Source passage
Sick and Tired

I’m so freakin tired of being frustrated and angry all the time. I’m angry because I’m so tired and frustrated. Life has not been pleasant lately.

I’m tired of being hot. I’m tired of constantly sweating. I’m one of those people that sweats rivers. I’m constantly wiping my face and I usually have to change clothes at least once just from normal stuff.

I’m tired of being broke. The financial struggle is ridiculous. I’m on SSDI so there’s nothing I can do to improve my finances. It’s a constant stress. Both my daughters work and we’re still barely making it from payday to payday. This past stretch we ran out of a lot of things. Rolling pennies to get toilet paper is ridiculous!

I’m tired of never having any time for myself. Or by myself for that matter. Summer school is over. It was only three hours a day anyway and there was always some errand that needed to be run while he was at school. Or I’m driving my younger daughter to work at her summer job at a touristy shop at the beach. Not only idiot drivers, but out of town idiot drivers. My older daughter is on FMLA from work until school starts again because I just can’t handle taking care of Ben by myself all day, every day. She’s home but he still follows me around all day.

Information supplied
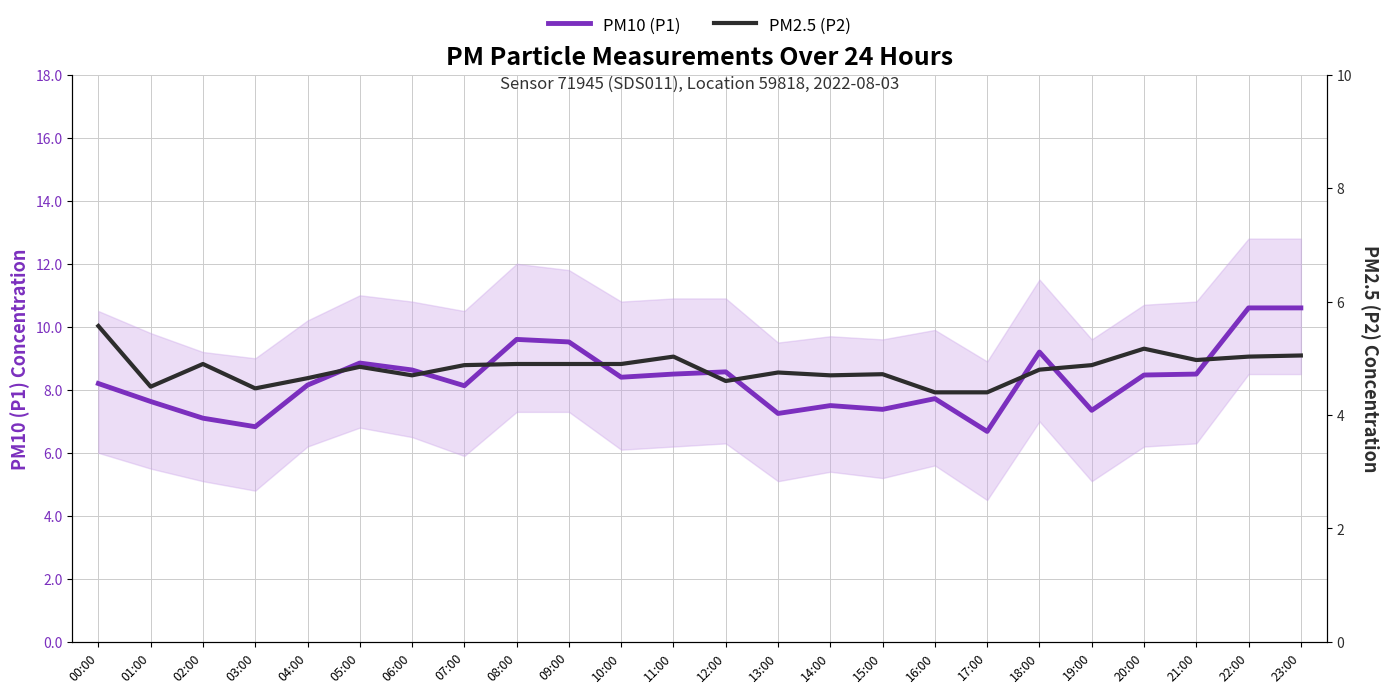

Rank the categories by PM2.5 (P2) value from highest to lowest.

00:00, 20:00, 23:00, 11:00, 22:00, 21:00, 02:00, 08:00, 09:00, 10:00, 07:00, 19:00, 05:00, 18:00, 13:00, 15:00, 06:00, 14:00, 04:00, 12:00, 01:00, 03:00, 16:00, 17:00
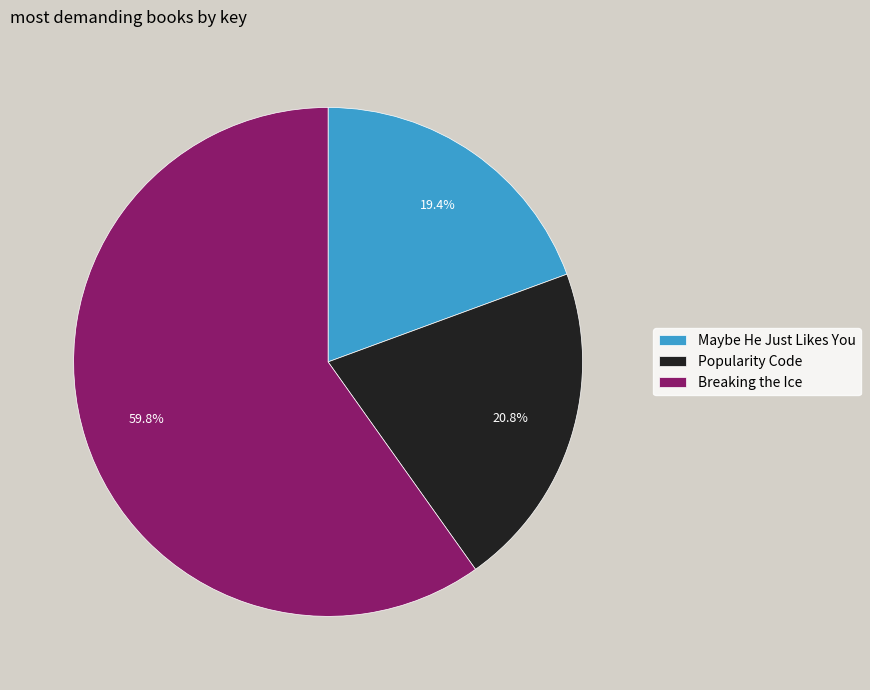

Is Breaking the Ice the majority of the pie?

Yes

Directions
Reproduce the whole "Sick and Tired" post word for word. This material comes from a separate source.

Your solution
Sick and Tired

I’m so freakin tired of being frustrated and angry all the time. I’m angry because I’m so tired and frustrated. Life has not been pleasant lately.

I’m tired of being hot. I’m tired of constantly sweating. I’m one of those people that sweats rivers. I’m constantly wiping my face and I usually have to change clothes at least once just from normal stuff.

I’m tired of being broke. The financial struggle is ridiculous. I’m on SSDI so there’s nothing I can do to improve my finances. It’s a constant stress. Both my daughters work and we’re still barely making it from payday to payday. This past stretch we ran out of a lot of things. Rolling pennies to get toilet paper is ridiculous!

I’m tired of never having any time for myself. Or by myself for that matter. Summer school is over. It was only three hours a day anyway and there was always some errand that needed to be run while he was at school. Or I’m driving my younger daughter to work at her summer job at a touristy shop at the beach. Not only idiot drivers, but out of town idiot drivers. My older daughter is on FMLA from work until school starts again because I just can’t handle taking care of Ben by myself all day, every day. She’s home but he still follows me around all day.